= Polydisc =

Cartesian product of discs

In the theory of functions of several complex variables, a branch of mathematics, a polydisc is a Cartesian product of discs.

More specifically, if we denote by $D(z,r)$ the open disc of center z and radius r in the complex plane, then an open polydisc is a set of the form

$D(z_1,r_1) \times \dots \times D(z_n,r_n).$

It can be equivalently written as

$\{ w=(w_1, w_2, \dots, w_n) \in {\mathbf{C}}^n : \vert z_k - w_k \vert < r_k, \mbox{ for all } k = 1,\dots,n \}.$

One should not confuse the polydisc with the open ball in C^{n}, which is defined as

$\{ w \in \mathbf{C}^n : \lVert z - w \rVert < r \}.$

Here, the norm is the Euclidean distance in C^{n}.
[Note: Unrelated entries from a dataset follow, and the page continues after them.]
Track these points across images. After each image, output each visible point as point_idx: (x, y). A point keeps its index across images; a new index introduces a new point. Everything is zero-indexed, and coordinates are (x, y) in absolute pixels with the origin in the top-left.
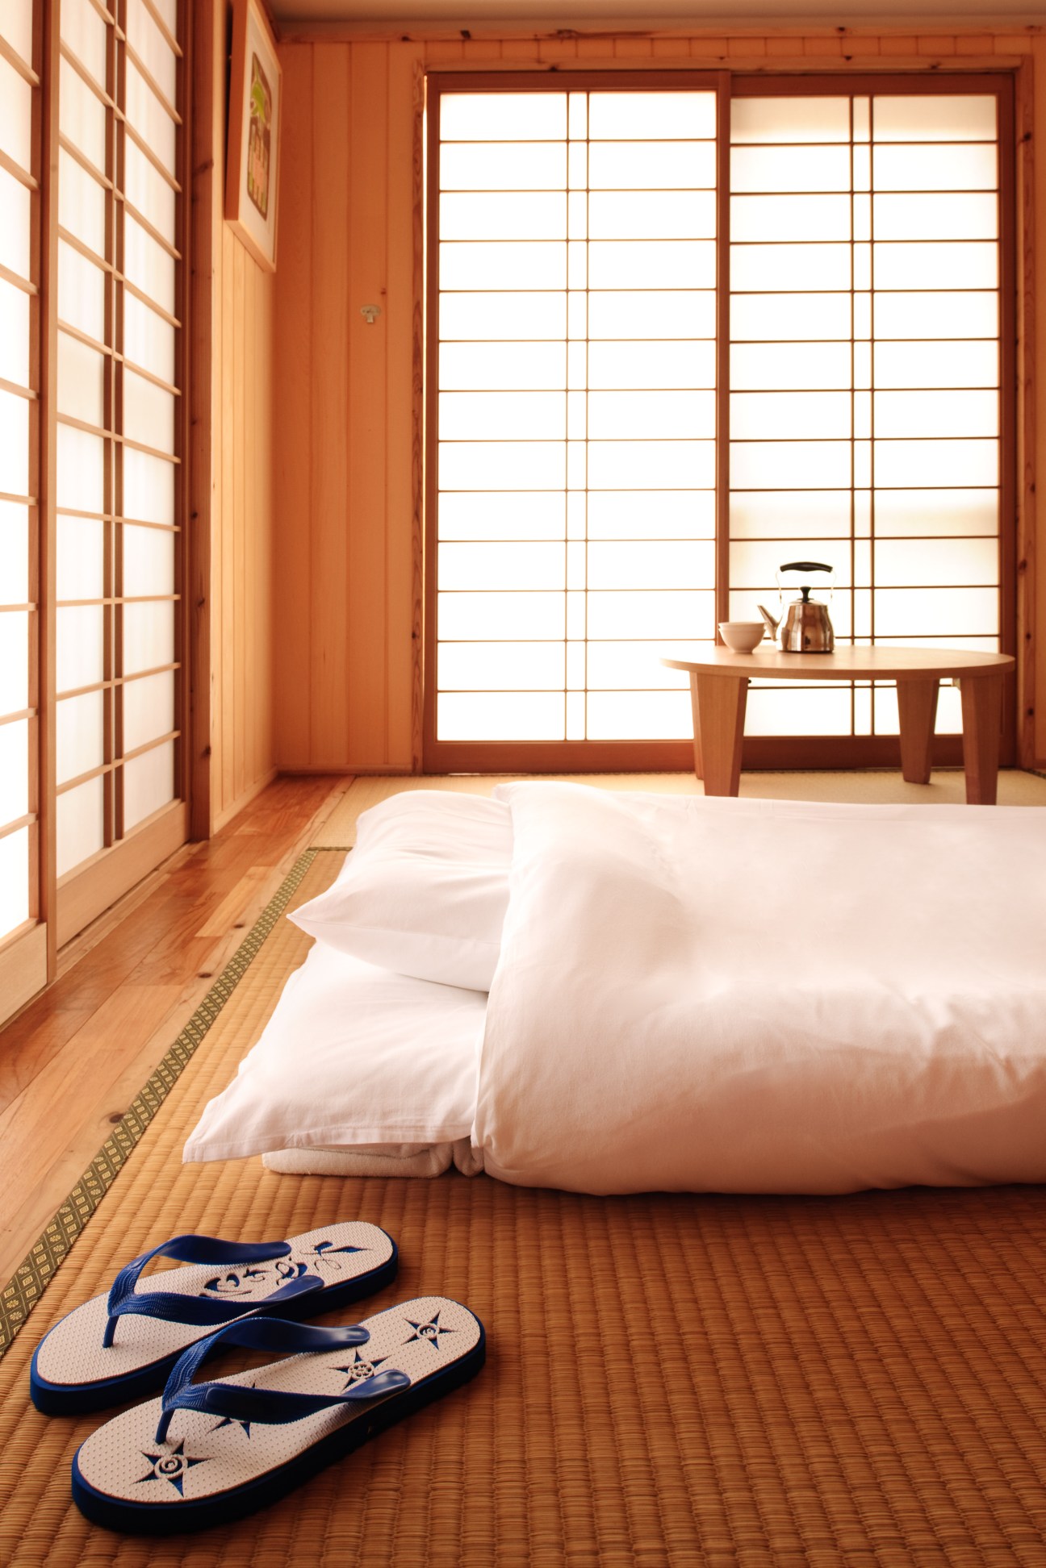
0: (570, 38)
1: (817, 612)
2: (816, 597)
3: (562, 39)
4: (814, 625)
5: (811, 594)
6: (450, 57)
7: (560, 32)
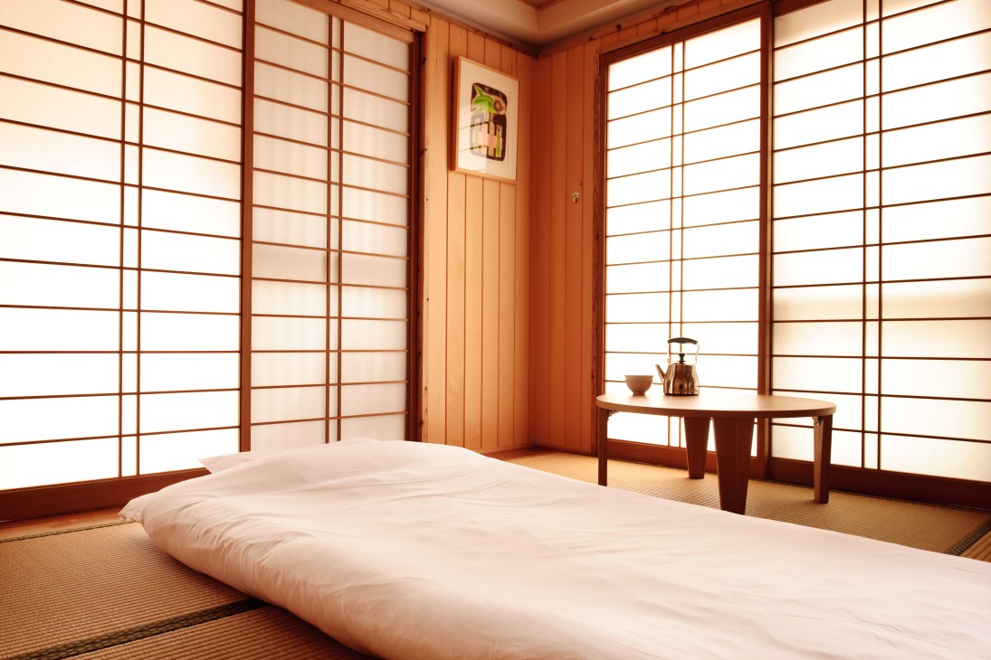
0: (672, 11)
1: (685, 371)
2: (688, 361)
3: (669, 13)
4: (682, 379)
5: (685, 359)
6: (611, 43)
7: (666, 9)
When $n > 1$, open balls and open polydiscs are not biholomorphically equivalent, that is, there is no biholomorphic mapping between the two. This was proven by Poincaré in 1907 by showing that their automorphism groups have different dimensions as Lie groups.

When $n=2$ the term bidisc is sometimes used.

A polydisc is an example of logarithmically convex Reinhardt domain.